The technical brain answers "how." The journey document answers "why" and "when." Together they give the AI something that feels like understanding rather than just information. When MILO explains a decision, it can reference the context in which that decision was made.

5. The Three-File Pattern Scales

Every new capability I've added to HYDRA follows the same structure: parser, handler, dispatch. This isn't enforced by a framework. It's just the natural shape of the system. Good architecture creates patterns that replicate without documentation.


Try It Yourself

You don't need HYDRA to do this. The pattern is portable:

Step 1: Write your knowledge base. One document for "how" (architecture, decisions, patterns). One for "why" (journey, pivots, lessons). Be comprehensive. Your future self will thank you.

Step 2: Pick a chat interface. Telegram, Slack, Discord — anything with a bot API and voice note support.

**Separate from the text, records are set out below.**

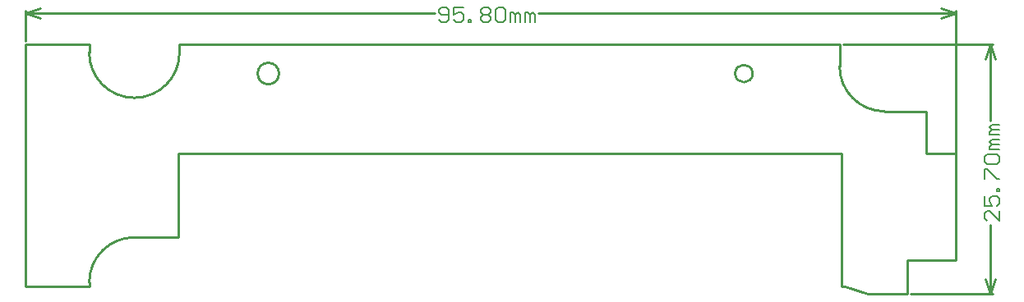
<source format=gko>
%FSLAX25Y25*%
%MOIN*%
G70*
G01*
G75*
G04 Layer_Color=16711935*
%ADD10R,0.07874X0.07874*%
%ADD11R,0.07087X0.07087*%
%ADD12R,0.03937X0.01575*%
%ADD13R,0.03937X0.03150*%
%ADD14R,0.03150X0.03937*%
%ADD15R,0.03937X0.04724*%
%ADD16R,0.04724X0.03937*%
%ADD17R,0.05118X0.05118*%
%ADD18R,0.02362X0.00787*%
%ADD19R,0.03150X0.00787*%
%ADD20R,0.00787X0.02362*%
%ADD21R,0.00787X0.03150*%
%ADD22C,0.04724*%
%ADD23R,0.11811X0.08268*%
%ADD24R,0.05118X0.03150*%
%ADD25R,0.05118X0.03150*%
%ADD26R,0.05000X0.03600*%
%ADD27R,0.03600X0.03600*%
%ADD28R,0.03600X0.05000*%
%ADD29R,0.03600X0.03600*%
%ADD30R,0.08898X0.12402*%
%ADD31R,0.05906X0.02400*%
%ADD32R,0.05118X0.01260*%
%ADD33C,0.02756*%
%ADD34C,0.00787*%
%ADD35C,0.02362*%
%ADD36C,0.01969*%
%ADD37R,0.09252X0.06142*%
%ADD38C,0.05118*%
%ADD39R,0.05906X0.05906*%
%ADD40C,0.05906*%
%ADD41C,0.01969*%
%ADD42C,0.02756*%
%ADD43C,0.01000*%
%ADD44C,0.00600*%
%ADD45C,0.00984*%
%ADD46C,0.00500*%
%ADD47C,0.00709*%
%ADD48C,0.00591*%
%ADD49C,0.01200*%
%ADD50C,0.00492*%
%ADD51R,0.08674X0.08674*%
%ADD52R,0.07887X0.07887*%
%ADD53R,0.04737X0.02375*%
%ADD54R,0.04737X0.03950*%
%ADD55R,0.03950X0.04737*%
%ADD56R,0.04737X0.05524*%
%ADD57R,0.05524X0.04737*%
%ADD58R,0.05918X0.05918*%
%ADD59R,0.03162X0.01587*%
%ADD60R,0.03950X0.01587*%
%ADD61R,0.01587X0.03162*%
%ADD62R,0.01587X0.03950*%
%ADD63C,0.05524*%
%ADD64R,0.12611X0.09068*%
%ADD65R,0.05918X0.03950*%
%ADD66R,0.05918X0.03950*%
%ADD67R,0.05800X0.04400*%
%ADD68R,0.04400X0.04400*%
%ADD69R,0.04400X0.05800*%
%ADD70R,0.04400X0.04400*%
%ADD71R,0.09698X0.13202*%
%ADD72R,0.06706X0.03200*%
%ADD73R,0.05918X0.02060*%
%ADD74C,0.05918*%
%ADD75R,0.06706X0.06706*%
%ADD76C,0.06706*%
%ADD77C,0.02769*%
%ADD78C,0.03556*%
D43*
X294875Y-11812D02*
G03*
X294875Y-11812I-3543J0D01*
G01*
X102749D02*
G03*
X102749Y-11812I-4331J0D01*
G01*
X330118Y-8858D02*
G03*
X348425Y-27165I18307J0D01*
G01*
X44094Y-78347D02*
G03*
X25787Y-96654I0J-18307D01*
G01*
Y-3347D02*
G03*
X62402Y-3347I18307J0D01*
G01*
X377166Y-86098D02*
Y13598D01*
X0Y1500D02*
Y13598D01*
X208077Y12598D02*
X377166D01*
X0D02*
X165889D01*
X371166Y14598D02*
X377166Y12598D01*
X371166Y10598D02*
X377166Y12598D01*
X0D02*
X6000Y10598D01*
X0Y12598D02*
X6000Y14598D01*
X358980Y-101181D02*
X392339D01*
X331618Y0D02*
X392339D01*
X391339Y-101181D02*
Y-73284D01*
Y-31097D02*
Y0D01*
Y-101181D02*
X393339Y-95181D01*
X389339D02*
X391339Y-101181D01*
X389339Y-6000D02*
X391339Y0D01*
X393339Y-6000D01*
X330118Y-8858D02*
Y0D01*
X377166Y-87599D02*
Y-44291D01*
X62402Y-3347D02*
Y0D01*
X365354Y-44291D02*
Y-27165D01*
X357481Y-101181D02*
Y-87599D01*
X331102Y-98425D02*
Y-44291D01*
X0Y0D02*
X25787D01*
X62402D02*
X330118D01*
X348425Y-27165D02*
X365354D01*
X61811Y-44291D02*
X331102D01*
X365354D02*
X377166D01*
X332284Y-98425D02*
X341733Y-101181D01*
X44094Y-78347D02*
X61811D01*
X357481Y-87599D02*
X377166D01*
X331102Y-98425D02*
X332284D01*
X0D02*
X25787D01*
X341733Y-101181D02*
X357481D01*
X61811Y-78347D02*
Y-44291D01*
X25787Y-98425D02*
Y-96654D01*
Y-3347D02*
Y0D01*
X0Y-39370D02*
Y-27559D01*
Y-98425D02*
Y0D01*
D44*
X167489Y9999D02*
X168489Y8999D01*
X170488D01*
X171488Y9999D01*
Y13998D01*
X170488Y14998D01*
X168489D01*
X167489Y13998D01*
Y12998D01*
X168489Y11998D01*
X171488D01*
X177486Y14998D02*
X173487D01*
Y11998D01*
X175487Y12998D01*
X176486D01*
X177486Y11998D01*
Y9999D01*
X176486Y8999D01*
X174487D01*
X173487Y9999D01*
X179485Y8999D02*
Y9999D01*
X180485D01*
Y8999D01*
X179485D01*
X184484Y13998D02*
X185483Y14998D01*
X187483D01*
X188482Y13998D01*
Y12998D01*
X187483Y11998D01*
X188482Y10999D01*
Y9999D01*
X187483Y8999D01*
X185483D01*
X184484Y9999D01*
Y10999D01*
X185483Y11998D01*
X184484Y12998D01*
Y13998D01*
X185483Y11998D02*
X187483D01*
X190482Y13998D02*
X191481Y14998D01*
X193481D01*
X194480Y13998D01*
Y9999D01*
X193481Y8999D01*
X191481D01*
X190482Y9999D01*
Y13998D01*
X196480Y8999D02*
Y12998D01*
X197479D01*
X198479Y11998D01*
Y8999D01*
Y11998D01*
X199479Y12998D01*
X200478Y11998D01*
Y8999D01*
X202478D02*
Y12998D01*
X203477D01*
X204477Y11998D01*
Y8999D01*
Y11998D01*
X205477Y12998D01*
X206476Y11998D01*
Y8999D01*
X394938Y-67686D02*
Y-71684D01*
X390939Y-67686D01*
X389939D01*
X388940Y-68685D01*
Y-70685D01*
X389939Y-71684D01*
X388940Y-61687D02*
Y-65686D01*
X391939D01*
X390939Y-63687D01*
Y-62687D01*
X391939Y-61687D01*
X393938D01*
X394938Y-62687D01*
Y-64687D01*
X393938Y-65686D01*
X394938Y-59688D02*
X393938D01*
Y-58688D01*
X394938D01*
Y-59688D01*
X388940Y-54690D02*
Y-50691D01*
X389939D01*
X393938Y-54690D01*
X394938D01*
X389939Y-48692D02*
X388940Y-47692D01*
Y-45693D01*
X389939Y-44693D01*
X393938D01*
X394938Y-45693D01*
Y-47692D01*
X393938Y-48692D01*
X389939D01*
X394938Y-42694D02*
X390939D01*
Y-41694D01*
X391939Y-40694D01*
X394938D01*
X391939D01*
X390939Y-39695D01*
X391939Y-38695D01*
X394938D01*
Y-36696D02*
X390939D01*
Y-35696D01*
X391939Y-34696D01*
X394938D01*
X391939D01*
X390939Y-33697D01*
X391939Y-32697D01*
X394938D01*
M02*

</source>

Step 3: Wire up intent parsing. Claude Haiku at ~$0.00016/parse is absurdly cheap for natural language understanding. Fall back to regex if you want resilience.

Step 4: Inject your knowledge base as a system prompt. Call Sonnet (or your preferred model) with the full context. No RAG needed until your docs exceed the context window.

Step 5: Add voice. ElevenLabs or Deepgram for TTS. ffmpeg for format conversion. Send as a voice note in the background.

Total infrastructure needed:

  • -One Telegram bot (free)
  • -One shell script daemon (free)
  • -ffmpeg (free)
  • -API keys for Claude, ElevenLabs/Deepgram
  • -Two markdown files you wrote yourself

Total running cost: Under $3/month at moderate usage.

The hardest part isn't the code. It's writing the knowledge base. But that's the work that matters — because the moment you write down why something exists, you understand it better yourself.


What's Next

The CTO voice shipped on February 7th, two days after HYDRA itself. Here's what's coming:

  • -Voice note input -> voice note reply: Full conversational loop. Ask with your voice, get a voice answer. No typing required.
  • -Auto-updating brain: Session summaries automatically append to TECHNICAL_BRAIN.md and JOURNEY.md. The knowledge base grows without manual maintenance.
  • -Multi-modal context: Screenshots, diagrams, and code snippets as part of the knowledge base. Not just text.

But honestly? The system works right now. I can ask my codebase how it works, why it exists, and what happened last month — and hear the answer in a voice I chose, while walking down the street.

That's not documentation. That's institutional memory with a voice.